僕が以前から関わっている日本ブラインドサッカー協会もそうですが、社会人として立派な経験を持った方が、その仕事の能力を活かして、スポーツの現場に関わることでよくなっているのも実感します。スポーツ業界の求人は激しい競争倍率で、選ばれた人は素晴らしい実務能力をスポーツ業界に持ち込んでいると思います。

スポーツマネジメントを学ばなくても、スポーツ業界で働くことはできます。他の会社や団体と交渉して、話をまとめたりする能力も活かせますし、総務や人事などの経験も応用可能です。実際、それで結構現場は回っていきます。そこで、ふと考えました。それでも、スポーツマネジメントを学ぶ理由は何かと。特に、僕らのように大学という高等教育の場で学ぶ意義は何なのかと。

 

僕は何を学んできたのか、と改めて振り返ってみました。クラスの中で、テストの中で、何度となく聞かれたのが、これでした。

「あなたの考えは?」

それから、何か言う時には、経験則ではなく、統計的なデータや理論、さらには自らが調査をデザインすることが常に求められていました。思いつき、はダメなのです。

すなわち、

スポーツの現場において、根拠を持って、局面を打開するアイデアを高い精度で打ち出せること

が訓練の主眼だったと思います。

アメリカの大学院にも他の仕事をしていた人が何人もいましたが、そうした人たちにスポーツに特化した考え方を教えているようにも見えました。

 

留学するよりも前に、あるプロスポーツチームの職員がこのように批判していました。「アメリカで勉強してきたくせに、頭でっかちで使えないヤツがいた」。しかし、アイデアを生み出せる人が、必ずしも実行能力があるわけではありません。両方を兼ね備えている人がリーダーとして組織を引っ張っていくのでしょうが、そんな人はどこの業界でも貴重な存在ではないでしょうか。「使えない」というのは、実行できないということだと思いますが、大学や大学院では現場のトレーニングはインターンとして数ヶ月行う程度です。経験を積めばできるようになること(例えば、機械の操作とか、印刷物を作るとか)というのは、わざわざ時間を取って学ぶ必要があるとは高等教育機関では考えられていません。他の業界を見れば、シンクタンクやコンサルティングのように作戦の立案やアイデアを提供するだけで、実際に行うわけではない職業が成立しています。考える人と実行する人は別ということです。日本のスポーツ業界はまだ、分業するほどまで発展していないのかもしれません。

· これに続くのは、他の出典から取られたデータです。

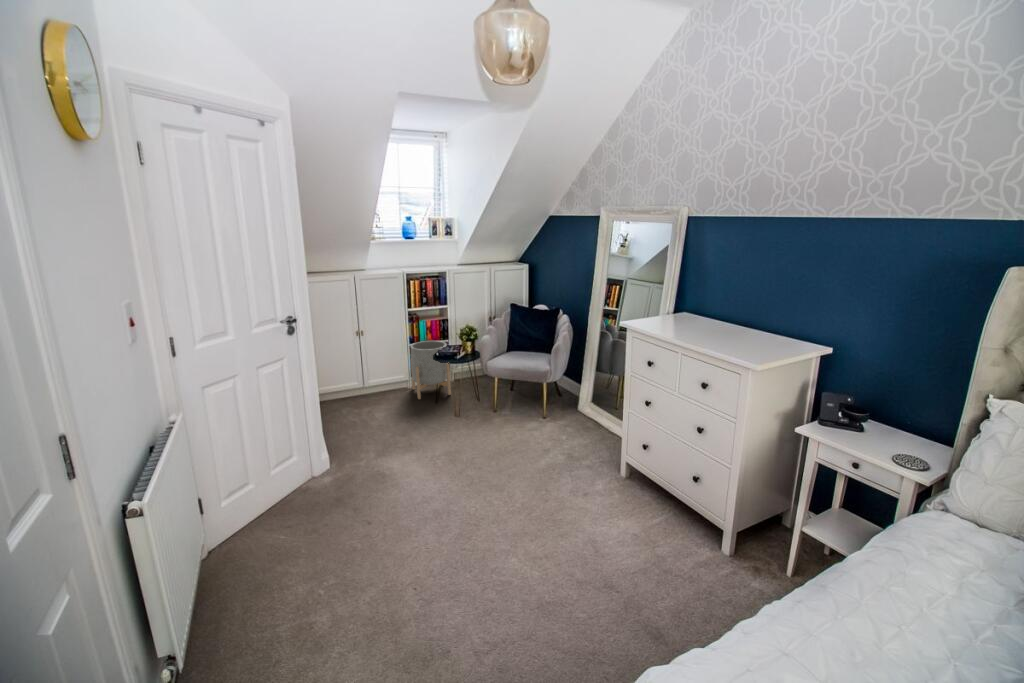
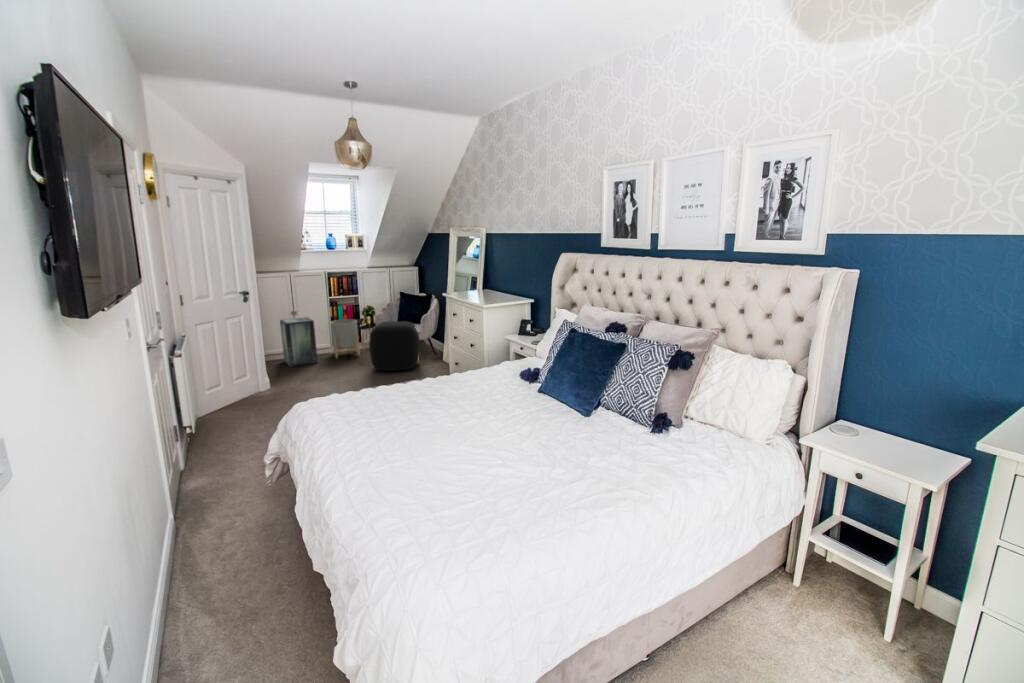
storage box: none [340,340,394,416] -> present [280,317,318,367]
ottoman: none [475,351,551,431] -> present [369,321,420,371]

アイデアのない人が50人集まったとしても、物事は何も進みません。「何か、指示してください」というところで止まる。そんなような場面を経験したことはないでしょうか?例え外しても良いから 「こうしたら良いんじゃない?」と言うことが、物事を進めるには大事だと思います。スポーツ業界も同じこと。局面を打開するアイデアがなければ、よくて現状維持で、変化に対応できなければ沈んでいきます。逆に言うと、スポーツの現場にいられるだけで、なんとなく汗をかいているだけで満足していては危ないですよ、ということです。